Diversity Policy Gradient for Sample Efficient Quality-Diversity Optimization

TL;DR

This paper introduces QDPG, a novel algorithm combining policy gradients and quality-diversity methods to efficiently generate diverse, high-performing neural policies for continuous control tasks, enhancing exploration and robustness.

Contribution

The paper proposes a new Diversity Policy Gradient (DPG) method that improves sample efficiency in quality-diversity optimization by leveraging time-step level information.

Findings

QDPG outperforms evolutionary algorithms in sample efficiency.

QDPG produces diverse and high-quality policies.

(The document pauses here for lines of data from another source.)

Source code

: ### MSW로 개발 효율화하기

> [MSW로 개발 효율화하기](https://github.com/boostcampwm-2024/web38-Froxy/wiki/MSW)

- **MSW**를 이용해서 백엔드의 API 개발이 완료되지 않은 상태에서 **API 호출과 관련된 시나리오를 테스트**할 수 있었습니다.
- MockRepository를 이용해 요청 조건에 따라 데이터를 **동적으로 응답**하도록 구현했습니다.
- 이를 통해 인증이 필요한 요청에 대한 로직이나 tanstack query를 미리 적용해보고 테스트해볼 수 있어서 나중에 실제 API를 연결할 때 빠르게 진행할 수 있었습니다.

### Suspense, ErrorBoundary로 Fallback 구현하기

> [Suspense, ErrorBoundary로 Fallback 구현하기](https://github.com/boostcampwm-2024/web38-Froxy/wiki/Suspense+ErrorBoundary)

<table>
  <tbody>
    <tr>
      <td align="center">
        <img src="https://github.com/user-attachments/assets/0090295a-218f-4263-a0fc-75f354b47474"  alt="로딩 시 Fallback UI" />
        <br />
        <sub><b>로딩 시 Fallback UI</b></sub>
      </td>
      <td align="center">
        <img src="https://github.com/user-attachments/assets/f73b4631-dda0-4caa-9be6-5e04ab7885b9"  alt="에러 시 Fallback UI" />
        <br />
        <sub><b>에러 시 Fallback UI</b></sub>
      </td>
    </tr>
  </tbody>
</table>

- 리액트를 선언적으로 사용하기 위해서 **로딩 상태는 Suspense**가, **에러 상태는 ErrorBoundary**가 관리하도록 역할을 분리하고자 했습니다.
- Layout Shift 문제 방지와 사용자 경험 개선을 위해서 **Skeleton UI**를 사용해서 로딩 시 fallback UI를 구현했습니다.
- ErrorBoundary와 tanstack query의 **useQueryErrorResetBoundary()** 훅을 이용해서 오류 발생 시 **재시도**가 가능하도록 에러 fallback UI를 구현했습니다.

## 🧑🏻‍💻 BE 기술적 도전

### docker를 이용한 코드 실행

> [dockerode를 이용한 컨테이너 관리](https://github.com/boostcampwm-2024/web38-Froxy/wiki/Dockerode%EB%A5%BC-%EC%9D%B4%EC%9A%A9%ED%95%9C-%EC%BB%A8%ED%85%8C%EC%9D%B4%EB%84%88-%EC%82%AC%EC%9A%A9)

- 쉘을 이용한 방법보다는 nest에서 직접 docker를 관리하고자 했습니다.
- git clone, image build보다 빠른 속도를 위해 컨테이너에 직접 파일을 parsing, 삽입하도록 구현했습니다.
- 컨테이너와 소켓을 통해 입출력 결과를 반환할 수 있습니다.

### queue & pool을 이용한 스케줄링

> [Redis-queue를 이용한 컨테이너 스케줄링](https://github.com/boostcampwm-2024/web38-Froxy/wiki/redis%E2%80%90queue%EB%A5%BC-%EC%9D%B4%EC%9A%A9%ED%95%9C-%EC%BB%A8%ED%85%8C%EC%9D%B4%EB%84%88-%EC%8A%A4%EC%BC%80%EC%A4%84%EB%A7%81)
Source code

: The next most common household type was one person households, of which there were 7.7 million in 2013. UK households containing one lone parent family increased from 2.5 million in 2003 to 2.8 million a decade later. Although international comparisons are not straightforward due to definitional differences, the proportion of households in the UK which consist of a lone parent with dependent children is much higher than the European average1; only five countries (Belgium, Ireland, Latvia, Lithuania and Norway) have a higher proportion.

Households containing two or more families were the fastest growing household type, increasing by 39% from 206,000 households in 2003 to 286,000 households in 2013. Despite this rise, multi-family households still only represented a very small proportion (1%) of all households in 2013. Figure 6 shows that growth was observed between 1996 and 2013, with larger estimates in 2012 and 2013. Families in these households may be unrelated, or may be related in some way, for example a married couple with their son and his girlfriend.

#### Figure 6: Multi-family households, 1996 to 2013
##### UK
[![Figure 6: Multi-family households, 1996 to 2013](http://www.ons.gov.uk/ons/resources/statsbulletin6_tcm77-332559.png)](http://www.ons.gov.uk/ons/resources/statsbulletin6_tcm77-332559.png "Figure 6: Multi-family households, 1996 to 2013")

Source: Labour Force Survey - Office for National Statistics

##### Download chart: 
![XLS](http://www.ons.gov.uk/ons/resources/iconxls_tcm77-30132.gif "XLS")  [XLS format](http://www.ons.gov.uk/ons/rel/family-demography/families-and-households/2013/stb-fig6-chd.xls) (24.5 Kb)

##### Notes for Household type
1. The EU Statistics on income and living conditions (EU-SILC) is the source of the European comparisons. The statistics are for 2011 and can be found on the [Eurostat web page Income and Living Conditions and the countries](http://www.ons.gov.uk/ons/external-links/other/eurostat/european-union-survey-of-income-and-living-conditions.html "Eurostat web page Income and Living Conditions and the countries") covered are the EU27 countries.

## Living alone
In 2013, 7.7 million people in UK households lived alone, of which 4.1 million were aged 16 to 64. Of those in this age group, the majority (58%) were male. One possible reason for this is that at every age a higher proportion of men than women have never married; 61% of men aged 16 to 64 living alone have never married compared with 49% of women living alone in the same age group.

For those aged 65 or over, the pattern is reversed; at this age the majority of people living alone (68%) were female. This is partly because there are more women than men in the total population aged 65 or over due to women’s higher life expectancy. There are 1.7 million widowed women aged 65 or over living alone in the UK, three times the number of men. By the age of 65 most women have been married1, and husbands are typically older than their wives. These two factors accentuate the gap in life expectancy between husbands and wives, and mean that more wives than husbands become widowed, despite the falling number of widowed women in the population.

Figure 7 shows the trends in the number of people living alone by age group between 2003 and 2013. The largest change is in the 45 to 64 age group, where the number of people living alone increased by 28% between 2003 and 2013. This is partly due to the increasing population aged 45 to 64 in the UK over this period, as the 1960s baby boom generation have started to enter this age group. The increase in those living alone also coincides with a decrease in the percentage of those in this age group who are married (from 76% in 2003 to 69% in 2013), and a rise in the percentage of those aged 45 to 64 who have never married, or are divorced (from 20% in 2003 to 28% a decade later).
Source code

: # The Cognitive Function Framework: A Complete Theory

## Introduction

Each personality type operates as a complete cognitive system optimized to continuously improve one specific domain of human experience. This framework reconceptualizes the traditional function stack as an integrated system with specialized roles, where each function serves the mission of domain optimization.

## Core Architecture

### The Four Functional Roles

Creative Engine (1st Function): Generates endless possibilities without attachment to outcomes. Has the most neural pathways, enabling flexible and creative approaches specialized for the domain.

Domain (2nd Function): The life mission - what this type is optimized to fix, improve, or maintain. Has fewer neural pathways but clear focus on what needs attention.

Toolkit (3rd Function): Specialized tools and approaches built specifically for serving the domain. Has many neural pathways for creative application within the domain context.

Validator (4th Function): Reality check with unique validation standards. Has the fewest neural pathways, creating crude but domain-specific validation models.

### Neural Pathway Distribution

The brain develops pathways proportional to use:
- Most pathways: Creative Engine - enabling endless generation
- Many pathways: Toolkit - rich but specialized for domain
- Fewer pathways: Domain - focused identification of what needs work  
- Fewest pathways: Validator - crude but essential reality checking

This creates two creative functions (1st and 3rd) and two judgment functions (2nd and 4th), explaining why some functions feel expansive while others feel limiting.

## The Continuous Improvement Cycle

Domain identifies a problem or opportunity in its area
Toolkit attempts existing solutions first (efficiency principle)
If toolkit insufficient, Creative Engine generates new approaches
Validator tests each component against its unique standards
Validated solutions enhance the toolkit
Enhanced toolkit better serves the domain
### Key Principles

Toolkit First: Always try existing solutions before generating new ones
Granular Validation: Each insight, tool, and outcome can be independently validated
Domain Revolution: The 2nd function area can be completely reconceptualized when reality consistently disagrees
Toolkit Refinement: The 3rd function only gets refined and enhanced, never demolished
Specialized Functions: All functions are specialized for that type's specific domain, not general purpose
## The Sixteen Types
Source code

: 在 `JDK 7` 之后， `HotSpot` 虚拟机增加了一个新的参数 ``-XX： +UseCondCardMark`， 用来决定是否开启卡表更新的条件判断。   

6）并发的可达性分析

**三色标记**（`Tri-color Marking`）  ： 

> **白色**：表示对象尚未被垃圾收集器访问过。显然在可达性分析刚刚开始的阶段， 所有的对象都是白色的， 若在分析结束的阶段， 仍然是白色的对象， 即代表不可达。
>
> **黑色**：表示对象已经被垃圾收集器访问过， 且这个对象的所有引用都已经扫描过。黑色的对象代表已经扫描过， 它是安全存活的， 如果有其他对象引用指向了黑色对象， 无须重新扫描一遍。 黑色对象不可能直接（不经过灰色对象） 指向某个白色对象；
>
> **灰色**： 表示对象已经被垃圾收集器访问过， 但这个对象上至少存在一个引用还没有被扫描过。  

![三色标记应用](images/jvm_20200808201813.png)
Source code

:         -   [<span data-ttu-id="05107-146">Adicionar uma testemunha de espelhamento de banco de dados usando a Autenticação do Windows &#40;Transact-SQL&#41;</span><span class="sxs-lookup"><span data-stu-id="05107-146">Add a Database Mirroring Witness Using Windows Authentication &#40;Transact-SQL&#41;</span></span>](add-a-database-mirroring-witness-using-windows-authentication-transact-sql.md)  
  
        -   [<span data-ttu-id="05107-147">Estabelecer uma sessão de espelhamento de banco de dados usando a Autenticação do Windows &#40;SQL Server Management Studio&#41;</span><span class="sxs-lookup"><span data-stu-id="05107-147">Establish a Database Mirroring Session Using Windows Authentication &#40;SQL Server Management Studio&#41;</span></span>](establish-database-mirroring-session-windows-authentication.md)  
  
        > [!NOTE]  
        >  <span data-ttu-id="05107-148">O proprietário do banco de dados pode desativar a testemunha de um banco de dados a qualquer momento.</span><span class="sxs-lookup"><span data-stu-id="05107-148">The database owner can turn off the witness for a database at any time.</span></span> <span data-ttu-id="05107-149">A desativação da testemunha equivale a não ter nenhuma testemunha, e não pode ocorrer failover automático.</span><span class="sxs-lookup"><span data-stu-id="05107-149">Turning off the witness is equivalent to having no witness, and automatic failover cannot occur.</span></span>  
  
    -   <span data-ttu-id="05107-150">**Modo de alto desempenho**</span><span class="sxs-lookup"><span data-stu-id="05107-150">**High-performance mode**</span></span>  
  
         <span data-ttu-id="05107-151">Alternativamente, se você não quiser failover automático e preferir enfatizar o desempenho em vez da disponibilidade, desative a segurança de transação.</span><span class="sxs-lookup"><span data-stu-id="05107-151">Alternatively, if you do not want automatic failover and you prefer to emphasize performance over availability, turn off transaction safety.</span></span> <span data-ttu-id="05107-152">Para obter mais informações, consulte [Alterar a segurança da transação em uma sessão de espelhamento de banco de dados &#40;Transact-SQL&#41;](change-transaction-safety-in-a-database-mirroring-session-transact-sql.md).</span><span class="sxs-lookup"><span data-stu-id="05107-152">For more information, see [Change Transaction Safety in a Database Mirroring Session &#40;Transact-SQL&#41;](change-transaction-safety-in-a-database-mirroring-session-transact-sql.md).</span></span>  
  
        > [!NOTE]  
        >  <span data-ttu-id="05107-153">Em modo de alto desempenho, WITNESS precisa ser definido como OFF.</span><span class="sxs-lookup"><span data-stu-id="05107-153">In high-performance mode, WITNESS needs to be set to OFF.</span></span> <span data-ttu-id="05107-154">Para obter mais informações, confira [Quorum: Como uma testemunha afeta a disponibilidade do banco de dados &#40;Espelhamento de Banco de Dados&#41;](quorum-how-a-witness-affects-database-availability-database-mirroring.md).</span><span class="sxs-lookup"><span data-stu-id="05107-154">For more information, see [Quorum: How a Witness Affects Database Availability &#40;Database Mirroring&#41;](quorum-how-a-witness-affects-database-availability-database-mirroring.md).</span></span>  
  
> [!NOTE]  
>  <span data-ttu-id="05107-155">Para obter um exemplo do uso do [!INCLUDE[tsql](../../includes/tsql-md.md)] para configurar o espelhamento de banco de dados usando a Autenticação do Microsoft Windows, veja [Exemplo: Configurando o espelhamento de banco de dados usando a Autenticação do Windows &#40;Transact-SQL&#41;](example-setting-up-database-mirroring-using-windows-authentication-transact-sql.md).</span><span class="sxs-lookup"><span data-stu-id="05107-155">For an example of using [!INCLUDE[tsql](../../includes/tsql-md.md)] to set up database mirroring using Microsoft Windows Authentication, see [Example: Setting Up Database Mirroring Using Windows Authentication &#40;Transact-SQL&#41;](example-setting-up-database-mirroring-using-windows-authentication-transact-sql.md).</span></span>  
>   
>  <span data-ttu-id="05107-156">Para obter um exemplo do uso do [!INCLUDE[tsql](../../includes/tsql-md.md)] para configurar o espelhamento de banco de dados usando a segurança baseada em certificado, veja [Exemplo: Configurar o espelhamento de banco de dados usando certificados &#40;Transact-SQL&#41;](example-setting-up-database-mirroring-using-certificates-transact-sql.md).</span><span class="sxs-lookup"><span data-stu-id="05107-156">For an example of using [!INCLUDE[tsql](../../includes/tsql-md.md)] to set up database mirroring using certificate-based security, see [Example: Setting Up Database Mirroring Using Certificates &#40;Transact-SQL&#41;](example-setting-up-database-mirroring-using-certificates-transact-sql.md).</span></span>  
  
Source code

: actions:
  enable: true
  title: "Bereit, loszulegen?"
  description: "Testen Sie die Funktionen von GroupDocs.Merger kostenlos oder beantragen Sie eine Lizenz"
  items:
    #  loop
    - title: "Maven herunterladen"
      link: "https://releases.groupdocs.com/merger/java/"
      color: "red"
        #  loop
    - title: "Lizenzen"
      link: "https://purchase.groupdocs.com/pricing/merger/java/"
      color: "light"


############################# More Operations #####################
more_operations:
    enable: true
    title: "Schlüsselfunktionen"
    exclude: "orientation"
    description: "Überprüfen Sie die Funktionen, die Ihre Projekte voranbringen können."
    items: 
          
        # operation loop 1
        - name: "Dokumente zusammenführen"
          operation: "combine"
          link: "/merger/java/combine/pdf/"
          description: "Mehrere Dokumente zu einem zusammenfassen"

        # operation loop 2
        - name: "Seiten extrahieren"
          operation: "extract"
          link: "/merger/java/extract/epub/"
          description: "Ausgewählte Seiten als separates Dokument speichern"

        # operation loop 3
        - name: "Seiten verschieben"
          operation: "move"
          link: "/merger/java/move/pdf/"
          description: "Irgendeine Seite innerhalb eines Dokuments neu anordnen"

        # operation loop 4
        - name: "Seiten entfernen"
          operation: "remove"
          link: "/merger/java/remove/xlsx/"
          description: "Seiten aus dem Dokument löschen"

The method is effective in continuous control environments.

Abstract

A fascinating aspect of nature lies in its ability to produce a large and diverse collection of organisms that are all high-performing in their niche. By contrast, most AI algorithms focus on finding a single efficient solution to a given problem. Aiming for diversity in addition to performance is a convenient way to deal with the exploration-exploitation trade-off that plays a central role in learning. It also allows for increased robustness when the returned collection contains several working solutions to the considered problem, making it well-suited for real applications such as robotics. Quality-Diversity (QD) methods are evolutionary algorithms designed for this purpose. This paper proposes a novel algorithm, QDPG, which combines the strength of Policy Gradient algorithms and Quality Diversity approaches to produce a collection of diverse and high-performing neural policies in continuous control environments. The main contribution of this work is the introduction of a Diversity Policy Gradient (DPG) that exploits information at the time-step level to drive policies towards more diversity in a sample-efficient manner. Specifically, QDPG selects neural controllers from a MAP-Elites grid and uses two gradient-based mutation operators to improve both quality and diversity. Our results demonstrate that QDPG is significantly more sample-efficient than its evolutionary competitors.